CINA: Quanto accaduto oggi in Cina è ancora da comprendere veramente nella sua reale gravità .
L’impressione è che le cifre che circolano siano tutt’altro che definitive, vista l’area nella quale tutto è accaduto, ancora difficile da raggiungere per i danni ricevuti.
Certo è che più o meno tutta la Cina è stata colpita dal più forte terremoto della storia, della stessa intensità che colpì il paese nel 1976: 7.8 gradi della scala Richter.
Le notizie che arrivano a Shanghai sono ancora frammentarie.e anche i dispacci televisivi sembrano essere in attesa di aggiornamenti di uno scenario complessivo tutt’altro che chiaro.
Dopo l’emergenza neve di pochi mesi fa, ora la Cina sta preparandosi ad affrontare un'altra catastrofe naturale.
La dicono lunga le priorità indicate dal primo ministro cinese, Wen Jiabao, in viaggio verso il luogo del disastro: ripristinare elettricità , acqua e comunicazioni.
Il problema adesso è comprendere fino in fondo come si sono comportate le costruzioni e i grattacieli dell’area colpita sperando che rimanga isolato, lo sfortunato caso della scuola che ha intrappolato i suoi 900 studenti. Ma è ancora troppo presto per dirlo con certezza, troppo vasta l’area colpita e troppi i problemi di comunicazione affinchè le notizie arrivino tempestivamente.
Il paese ha vissuto con preoccupazione ma in maniera ordinata l’evento naturale che l’ha colpita.
In particolare a Shanghai, nonostante la distanza dall’epicentro, il terremoto è stato sentito distintamente anche se di un ordine di grandezza inferiore.
Surreale è stato il fuggi fuggi comunque ordinato da tutti i grattacieli della città e l’attesa per strada a cui si è assistito oggi. Nessuna scena di panico.
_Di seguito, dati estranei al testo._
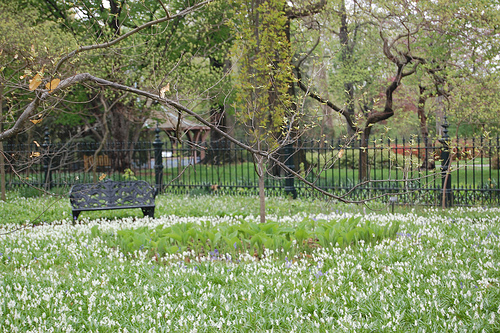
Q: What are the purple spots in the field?
A: Flowers.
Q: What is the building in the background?
A: Gazebo.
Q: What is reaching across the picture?
A: Branch.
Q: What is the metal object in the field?
A: Bench.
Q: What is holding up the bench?
A: Legs.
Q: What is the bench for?
A: Sitting.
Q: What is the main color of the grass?
A: Green.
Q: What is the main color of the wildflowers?
A: White.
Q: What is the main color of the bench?
A: Black.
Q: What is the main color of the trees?
A: Green.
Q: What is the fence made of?
A: Metal.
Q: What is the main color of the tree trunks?
A: Brown.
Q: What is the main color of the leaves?
A: Green.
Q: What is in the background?
A: Trees.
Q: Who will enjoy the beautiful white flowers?
A: Everyone who sees them.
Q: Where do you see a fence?
A: Behind the bench.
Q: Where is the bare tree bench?
A: Over the bench.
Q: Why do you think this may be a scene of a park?
A: Due to the bench, fence and flowers.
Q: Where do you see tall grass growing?
A: By the tree.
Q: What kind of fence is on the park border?
A: Iron fence.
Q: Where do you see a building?
A: In the background behind the bench.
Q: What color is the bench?
A: Black.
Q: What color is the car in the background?
A: Red.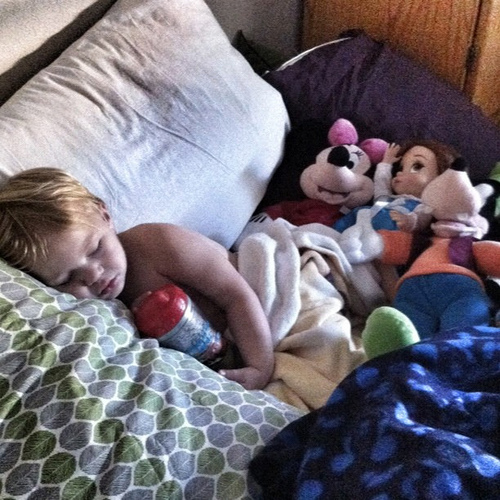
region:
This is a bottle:
[129, 278, 239, 371]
Personalmente, nel momento del terremoto, ero in prossimità del metrò. Le strutture di tutte la città non sembrano aver subito alcun danno evidente e tutto ha continuato a funzionare in maniera regolare.
Il problema adesso è capire veramente sia andata e a sentire le parole del primo ministro in viaggio verso il luogo del sisma, il paese si sta preparando al peggio e dai sui vertici sarà ancora una volta chiamato ad una “reazione” unitaria di tutte le sue strutture governative, nazionali e locali.
Speriamo però che stavolta, tali dichiarazioni, siano un comprensibile eccesso di zelo del Primo Ministro cinese e non invece un monito preparatorio ad una devastazione ancora tutta da scoprire.